**Exercise details:** Transcribe each line below without altering anything.

§

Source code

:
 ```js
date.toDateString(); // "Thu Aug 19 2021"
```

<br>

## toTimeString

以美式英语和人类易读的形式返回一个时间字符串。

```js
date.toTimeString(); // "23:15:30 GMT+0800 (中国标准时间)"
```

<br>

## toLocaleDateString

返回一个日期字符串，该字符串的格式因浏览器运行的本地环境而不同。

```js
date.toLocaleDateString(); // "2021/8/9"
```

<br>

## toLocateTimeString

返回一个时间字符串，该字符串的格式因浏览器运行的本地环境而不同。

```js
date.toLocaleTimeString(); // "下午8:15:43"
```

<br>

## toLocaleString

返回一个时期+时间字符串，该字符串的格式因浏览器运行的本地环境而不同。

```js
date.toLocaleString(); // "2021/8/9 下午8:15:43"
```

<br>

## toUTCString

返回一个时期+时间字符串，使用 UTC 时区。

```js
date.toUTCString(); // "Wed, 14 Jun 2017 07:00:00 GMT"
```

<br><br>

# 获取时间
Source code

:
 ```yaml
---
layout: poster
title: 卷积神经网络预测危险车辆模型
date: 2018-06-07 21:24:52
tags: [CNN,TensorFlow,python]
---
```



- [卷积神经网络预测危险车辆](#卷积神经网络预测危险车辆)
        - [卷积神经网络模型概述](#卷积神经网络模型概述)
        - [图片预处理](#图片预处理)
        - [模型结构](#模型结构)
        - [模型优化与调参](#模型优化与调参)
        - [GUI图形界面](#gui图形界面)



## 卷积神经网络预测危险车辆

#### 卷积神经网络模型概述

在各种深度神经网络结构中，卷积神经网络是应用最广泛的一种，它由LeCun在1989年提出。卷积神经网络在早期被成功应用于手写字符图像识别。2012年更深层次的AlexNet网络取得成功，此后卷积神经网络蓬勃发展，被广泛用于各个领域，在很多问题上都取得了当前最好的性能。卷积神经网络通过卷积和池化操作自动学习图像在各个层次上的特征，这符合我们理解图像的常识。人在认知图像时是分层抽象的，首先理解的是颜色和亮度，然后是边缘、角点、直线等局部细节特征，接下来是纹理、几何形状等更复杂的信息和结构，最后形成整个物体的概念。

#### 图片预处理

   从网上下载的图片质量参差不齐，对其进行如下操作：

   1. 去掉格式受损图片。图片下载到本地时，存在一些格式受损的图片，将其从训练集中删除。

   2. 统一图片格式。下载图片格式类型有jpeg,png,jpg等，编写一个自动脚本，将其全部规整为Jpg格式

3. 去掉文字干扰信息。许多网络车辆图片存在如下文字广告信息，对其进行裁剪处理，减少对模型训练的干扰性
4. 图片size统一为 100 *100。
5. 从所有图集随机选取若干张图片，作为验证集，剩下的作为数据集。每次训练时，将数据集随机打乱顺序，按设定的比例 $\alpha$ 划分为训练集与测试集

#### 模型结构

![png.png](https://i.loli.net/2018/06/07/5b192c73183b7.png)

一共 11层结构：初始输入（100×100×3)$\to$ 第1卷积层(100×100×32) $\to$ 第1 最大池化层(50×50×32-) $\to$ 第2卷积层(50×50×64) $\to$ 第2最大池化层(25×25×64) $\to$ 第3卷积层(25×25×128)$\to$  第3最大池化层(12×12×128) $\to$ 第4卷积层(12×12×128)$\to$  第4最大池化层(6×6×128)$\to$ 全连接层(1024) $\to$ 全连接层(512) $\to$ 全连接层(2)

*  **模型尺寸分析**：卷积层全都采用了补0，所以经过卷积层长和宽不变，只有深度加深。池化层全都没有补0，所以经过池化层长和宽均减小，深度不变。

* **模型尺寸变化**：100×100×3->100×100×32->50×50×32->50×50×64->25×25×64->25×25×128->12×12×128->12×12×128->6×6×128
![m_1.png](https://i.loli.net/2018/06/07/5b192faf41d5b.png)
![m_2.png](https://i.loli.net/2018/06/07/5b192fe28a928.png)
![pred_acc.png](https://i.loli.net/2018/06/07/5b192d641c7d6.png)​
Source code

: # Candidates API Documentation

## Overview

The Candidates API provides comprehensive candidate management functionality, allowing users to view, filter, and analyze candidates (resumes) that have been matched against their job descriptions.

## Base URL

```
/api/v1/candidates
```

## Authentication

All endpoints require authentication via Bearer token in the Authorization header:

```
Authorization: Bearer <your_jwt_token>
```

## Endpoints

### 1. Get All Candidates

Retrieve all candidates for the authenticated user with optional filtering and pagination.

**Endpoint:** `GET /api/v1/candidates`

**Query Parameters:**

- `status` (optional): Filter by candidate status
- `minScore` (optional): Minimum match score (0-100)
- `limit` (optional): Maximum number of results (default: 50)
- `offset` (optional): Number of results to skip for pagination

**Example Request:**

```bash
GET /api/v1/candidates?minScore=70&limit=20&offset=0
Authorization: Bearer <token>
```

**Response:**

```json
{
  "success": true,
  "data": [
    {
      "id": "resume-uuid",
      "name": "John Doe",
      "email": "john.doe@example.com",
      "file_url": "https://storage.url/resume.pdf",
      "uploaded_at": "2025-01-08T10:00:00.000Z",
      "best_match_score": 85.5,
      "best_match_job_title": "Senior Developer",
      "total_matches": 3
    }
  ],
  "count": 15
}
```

§

**Output for this exercise:**
Source code

:
 ```js
date.toDateString(); // "Thu Aug 19 2021"
```

<br>

## toTimeString

以美式英语和人类易读的形式返回一个时间字符串。

```js
date.toTimeString(); // "23:15:30 GMT+0800 (中国标准时间)"
```

<br>

## toLocaleDateString

返回一个日期字符串，该字符串的格式因浏览器运行的本地环境而不同。

```js
date.toLocaleDateString(); // "2021/8/9"
```

<br>

## toLocateTimeString

返回一个时间字符串，该字符串的格式因浏览器运行的本地环境而不同。

```js
date.toLocaleTimeString(); // "下午8:15:43"
```

<br>

## toLocaleString

返回一个时期+时间字符串，该字符串的格式因浏览器运行的本地环境而不同。

```js
date.toLocaleString(); // "2021/8/9 下午8:15:43"
```

<br>

## toUTCString

返回一个时期+时间字符串，使用 UTC 时区。

```js
date.toUTCString(); // "Wed, 14 Jun 2017 07:00:00 GMT"
```

<br><br>

# 获取时间
Source code

:
 ```yaml
---
layout: poster
title: 卷积神经网络预测危险车辆模型
date: 2018-06-07 21:24:52
tags: [CNN,TensorFlow,python]
---
```



- [卷积神经网络预测危险车辆](#卷积神经网络预测危险车辆)
        - [卷积神经网络模型概述](#卷积神经网络模型概述)
        - [图片预处理](#图片预处理)
        - [模型结构](#模型结构)
        - [模型优化与调参](#模型优化与调参)
        - [GUI图形界面](#gui图形界面)



## 卷积神经网络预测危险车辆

#### 卷积神经网络模型概述

在各种深度神经网络结构中，卷积神经网络是应用最广泛的一种，它由LeCun在1989年提出。卷积神经网络在早期被成功应用于手写字符图像识别。2012年更深层次的AlexNet网络取得成功，此后卷积神经网络蓬勃发展，被广泛用于各个领域，在很多问题上都取得了当前最好的性能。卷积神经网络通过卷积和池化操作自动学习图像在各个层次上的特征，这符合我们理解图像的常识。人在认知图像时是分层抽象的，首先理解的是颜色和亮度，然后是边缘、角点、直线等局部细节特征，接下来是纹理、几何形状等更复杂的信息和结构，最后形成整个物体的概念。

#### 图片预处理

   从网上下载的图片质量参差不齐，对其进行如下操作：

   1. 去掉格式受损图片。图片下载到本地时，存在一些格式受损的图片，将其从训练集中删除。

   2. 统一图片格式。下载图片格式类型有jpeg,png,jpg等，编写一个自动脚本，将其全部规整为Jpg格式

3. 去掉文字干扰信息。许多网络车辆图片存在如下文字广告信息，对其进行裁剪处理，减少对模型训练的干扰性
4. 图片size统一为 100 *100。
5. 从所有图集随机选取若干张图片，作为验证集，剩下的作为数据集。每次训练时，将数据集随机打乱顺序，按设定的比例 $\alpha$ 划分为训练集与测试集

#### 模型结构

![png.png](https://i.loli.net/2018/06/07/5b192c73183b7.png)

一共 11层结构：初始输入（100×100×3)$\to$ 第1卷积层(100×100×32) $\to$ 第1 最大池化层(50×50×32-) $\to$ 第2卷积层(50×50×64) $\to$ 第2最大池化层(25×25×64) $\to$ 第3卷积层(25×25×128)$\to$  第3最大池化层(12×12×128) $\to$ 第4卷积层(12×12×128)$\to$  第4最大池化层(6×6×128)$\to$ 全连接层(1024) $\to$ 全连接层(512) $\to$ 全连接层(2)

*  **模型尺寸分析**：卷积层全都采用了补0，所以经过卷积层长和宽不变，只有深度加深。池化层全都没有补0，所以经过池化层长和宽均减小，深度不变。

* **模型尺寸变化**：100×100×3->100×100×32->50×50×32->50×50×64->25×25×64->25×25×128->12×12×128->12×12×128->6×6×128
![m_1.png](https://i.loli.net/2018/06/07/5b192faf41d5b.png)
![m_2.png](https://i.loli.net/2018/06/07/5b192fe28a928.png)
![pred_acc.png](https://i.loli.net/2018/06/07/5b192d641c7d6.png)​
Source code

: # Candidates API Documentation

## Overview

The Candidates API provides comprehensive candidate management functionality, allowing users to view, filter, and analyze candidates (resumes) that have been matched against their job descriptions.

## Base URL

```
/api/v1/candidates
```

## Authentication

All endpoints require authentication via Bearer token in the Authorization header:

```
Authorization: Bearer <your_jwt_token>
```

## Endpoints

### 1. Get All Candidates

Retrieve all candidates for the authenticated user with optional filtering and pagination.

**Endpoint:** `GET /api/v1/candidates`

**Query Parameters:**

- `status` (optional): Filter by candidate status
- `minScore` (optional): Minimum match score (0-100)
- `limit` (optional): Maximum number of results (default: 50)
- `offset` (optional): Number of results to skip for pagination

**Example Request:**

```bash
GET /api/v1/candidates?minScore=70&limit=20&offset=0
Authorization: Bearer <token>
```

**Response:**

```json
{
  "success": true,
  "data": [
    {
      "id": "resume-uuid",
      "name": "John Doe",
      "email": "john.doe@example.com",
      "file_url": "https://storage.url/resume.pdf",
      "uploaded_at": "2025-01-08T10:00:00.000Z",
      "best_match_score": 85.5,
      "best_match_job_title": "Senior Developer",
      "total_matches": 3
    }
  ],
  "count": 15
}
```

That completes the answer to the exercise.